### Work required
Reproduce verbatim the entries from the line containing "text (二)評估使用情形及其效益之分析指標 [118, 1031, 1122, 1081]" through the line containing "368, 1122, 468]", inclusive, and nothing else.

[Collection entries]
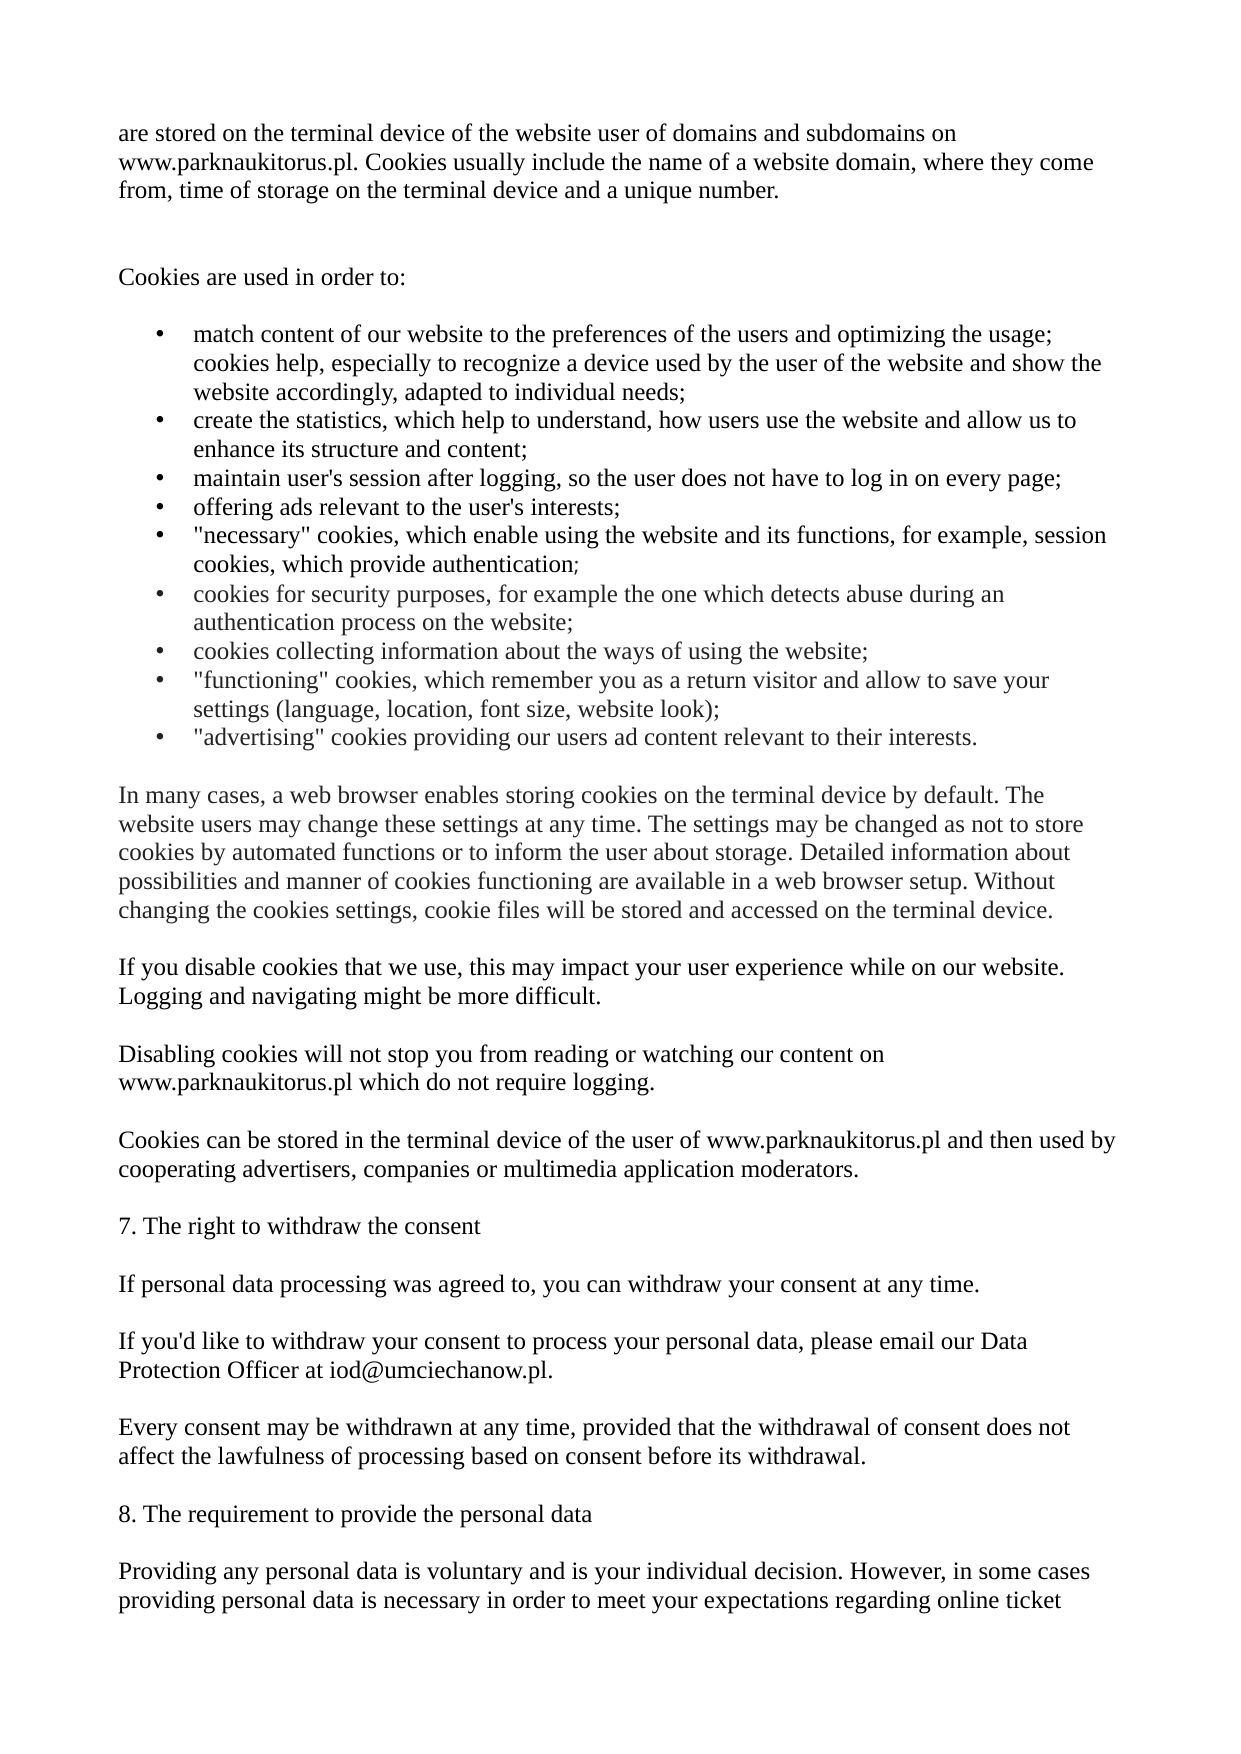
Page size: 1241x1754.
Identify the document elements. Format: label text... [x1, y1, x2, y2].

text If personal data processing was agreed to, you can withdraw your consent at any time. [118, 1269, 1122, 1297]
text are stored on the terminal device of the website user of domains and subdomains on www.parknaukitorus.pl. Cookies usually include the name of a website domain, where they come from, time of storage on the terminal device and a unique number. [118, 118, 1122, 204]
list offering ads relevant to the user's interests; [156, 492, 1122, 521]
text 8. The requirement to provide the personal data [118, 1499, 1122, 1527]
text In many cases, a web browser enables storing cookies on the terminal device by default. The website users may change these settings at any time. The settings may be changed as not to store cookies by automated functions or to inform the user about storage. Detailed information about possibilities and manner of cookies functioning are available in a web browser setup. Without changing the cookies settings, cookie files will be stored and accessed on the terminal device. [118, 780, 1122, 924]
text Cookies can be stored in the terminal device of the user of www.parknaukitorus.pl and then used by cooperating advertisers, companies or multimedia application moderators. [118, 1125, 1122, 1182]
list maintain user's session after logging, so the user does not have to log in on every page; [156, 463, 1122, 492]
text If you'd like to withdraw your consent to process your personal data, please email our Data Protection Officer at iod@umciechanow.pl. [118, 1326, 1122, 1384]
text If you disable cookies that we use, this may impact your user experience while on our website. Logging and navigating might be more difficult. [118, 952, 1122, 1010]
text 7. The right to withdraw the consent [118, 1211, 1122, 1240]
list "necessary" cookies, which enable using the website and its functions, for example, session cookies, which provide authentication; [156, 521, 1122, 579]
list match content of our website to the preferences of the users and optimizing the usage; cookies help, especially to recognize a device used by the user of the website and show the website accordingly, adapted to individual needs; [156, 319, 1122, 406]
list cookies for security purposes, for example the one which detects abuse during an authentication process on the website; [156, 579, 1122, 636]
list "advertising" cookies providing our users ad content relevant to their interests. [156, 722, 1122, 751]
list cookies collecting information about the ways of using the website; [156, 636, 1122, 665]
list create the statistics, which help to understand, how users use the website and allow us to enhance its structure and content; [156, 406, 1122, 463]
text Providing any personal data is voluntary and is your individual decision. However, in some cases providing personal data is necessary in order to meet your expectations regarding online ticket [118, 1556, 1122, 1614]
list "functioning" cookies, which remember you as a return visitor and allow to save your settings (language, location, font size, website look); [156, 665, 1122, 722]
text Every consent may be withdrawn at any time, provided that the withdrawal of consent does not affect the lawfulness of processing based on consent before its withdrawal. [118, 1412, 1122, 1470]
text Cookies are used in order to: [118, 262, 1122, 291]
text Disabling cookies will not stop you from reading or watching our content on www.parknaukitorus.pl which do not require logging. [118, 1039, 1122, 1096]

==

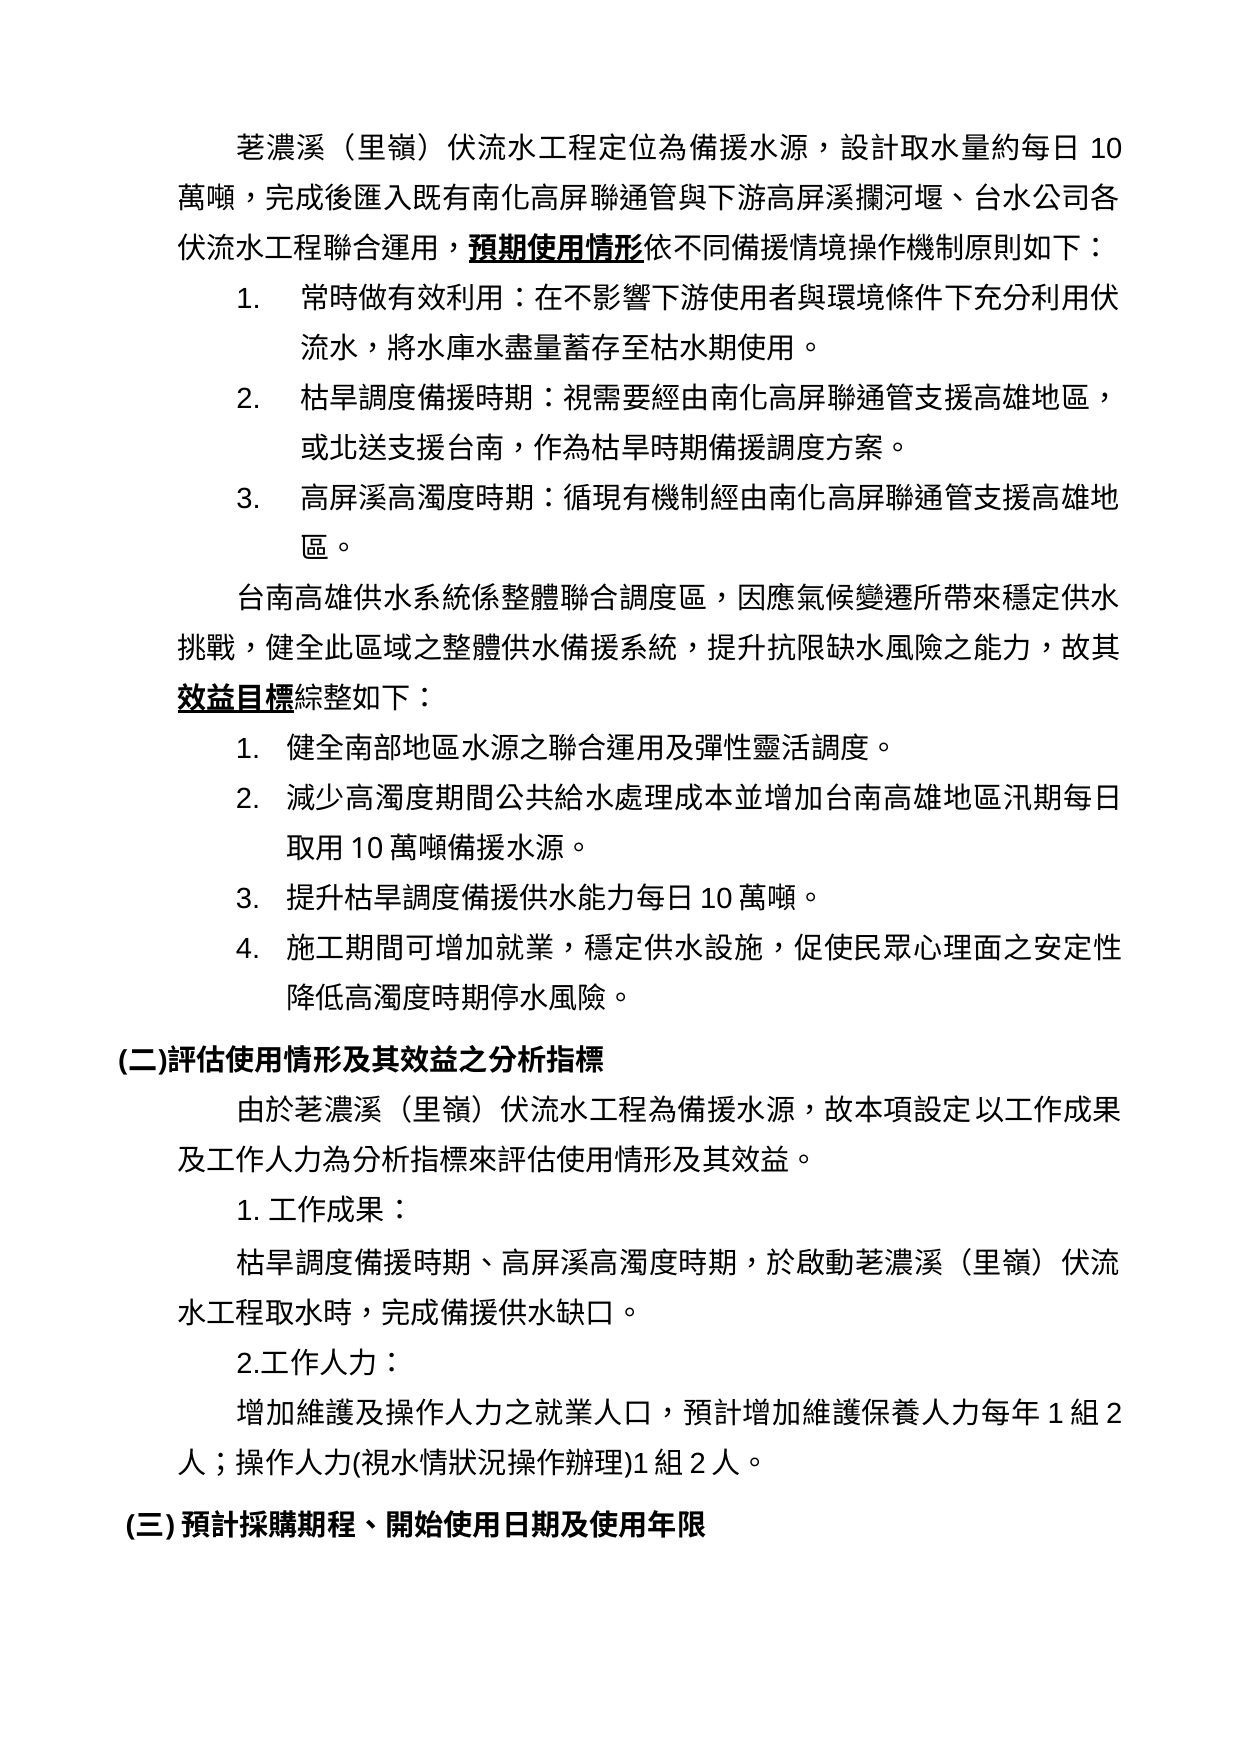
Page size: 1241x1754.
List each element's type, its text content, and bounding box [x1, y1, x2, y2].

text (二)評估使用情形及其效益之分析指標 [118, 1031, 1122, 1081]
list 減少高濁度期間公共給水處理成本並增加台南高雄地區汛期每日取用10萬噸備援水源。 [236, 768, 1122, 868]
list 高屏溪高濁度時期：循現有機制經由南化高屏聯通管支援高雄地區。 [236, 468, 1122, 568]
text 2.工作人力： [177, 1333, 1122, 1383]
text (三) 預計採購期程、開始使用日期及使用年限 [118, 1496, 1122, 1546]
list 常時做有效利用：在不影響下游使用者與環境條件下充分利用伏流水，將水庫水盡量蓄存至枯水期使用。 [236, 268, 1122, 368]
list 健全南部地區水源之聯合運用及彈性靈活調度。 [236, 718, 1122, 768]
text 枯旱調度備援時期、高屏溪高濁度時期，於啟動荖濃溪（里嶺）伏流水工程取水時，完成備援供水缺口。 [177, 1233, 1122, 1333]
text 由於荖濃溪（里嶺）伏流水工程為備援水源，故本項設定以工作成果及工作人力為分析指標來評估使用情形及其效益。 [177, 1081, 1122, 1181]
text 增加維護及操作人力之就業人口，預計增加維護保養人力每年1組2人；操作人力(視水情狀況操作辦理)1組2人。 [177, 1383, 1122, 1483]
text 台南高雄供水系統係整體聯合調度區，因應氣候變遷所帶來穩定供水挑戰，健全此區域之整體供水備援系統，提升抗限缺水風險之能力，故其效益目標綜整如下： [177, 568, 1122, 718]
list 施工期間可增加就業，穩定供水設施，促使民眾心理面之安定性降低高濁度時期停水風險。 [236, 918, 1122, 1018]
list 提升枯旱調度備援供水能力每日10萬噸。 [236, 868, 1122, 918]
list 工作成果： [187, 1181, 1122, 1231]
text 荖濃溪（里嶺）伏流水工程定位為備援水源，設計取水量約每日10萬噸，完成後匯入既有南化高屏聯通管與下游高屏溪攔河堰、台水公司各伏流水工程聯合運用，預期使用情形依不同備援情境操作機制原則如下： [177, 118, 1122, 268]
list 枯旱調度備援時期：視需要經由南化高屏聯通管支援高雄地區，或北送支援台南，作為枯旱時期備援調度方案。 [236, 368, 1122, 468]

### Answer to this task
text (二)評估使用情形及其效益之分析指標 [118, 1031, 1122, 1081]
list 減少高濁度期間公共給水處理成本並增加台南高雄地區汛期每日取用10萬噸備援水源。 [236, 768, 1122, 868]
list 高屏溪高濁度時期：循現有機制經由南化高屏聯通管支援高雄地區。 [236, 468, 1122, 568]
text 2.工作人力： [177, 1333, 1122, 1383]
text (三) 預計採購期程、開始使用日期及使用年限 [118, 1496, 1122, 1546]
list 常時做有效利用：在不影響下游使用者與環境條件下充分利用伏流水，將水庫水盡量蓄存至枯水期使用。 [236, 268, 1122, 368]
list 健全南部地區水源之聯合運用及彈性靈活調度。 [236, 718, 1122, 768]
text 枯旱調度備援時期、高屏溪高濁度時期，於啟動荖濃溪（里嶺）伏流水工程取水時，完成備援供水缺口。 [177, 1233, 1122, 1333]
text 由於荖濃溪（里嶺）伏流水工程為備援水源，故本項設定以工作成果及工作人力為分析指標來評估使用情形及其效益。 [177, 1081, 1122, 1181]
text 增加維護及操作人力之就業人口，預計增加維護保養人力每年1組2人；操作人力(視水情狀況操作辦理)1組2人。 [177, 1383, 1122, 1483]
text 台南高雄供水系統係整體聯合調度區，因應氣候變遷所帶來穩定供水挑戰，健全此區域之整體供水備援系統，提升抗限缺水風險之能力，故其效益目標綜整如下： [177, 568, 1122, 718]
list 施工期間可增加就業，穩定供水設施，促使民眾心理面之安定性降低高濁度時期停水風險。 [236, 918, 1122, 1018]
list 提升枯旱調度備援供水能力每日10萬噸。 [236, 868, 1122, 918]
list 工作成果： [187, 1181, 1122, 1231]
text 荖濃溪（里嶺）伏流水工程定位為備援水源，設計取水量約每日10萬噸，完成後匯入既有南化高屏聯通管與下游高屏溪攔河堰、台水公司各伏流水工程聯合運用，預期使用情形依不同備援情境操作機制原則如下： [177, 118, 1122, 268]
list 枯旱調度備援時期：視需要經由南化高屏聯通管支援高雄地區，或北送支援台南，作為枯旱時期備援調度方案。 [236, 368, 1122, 468]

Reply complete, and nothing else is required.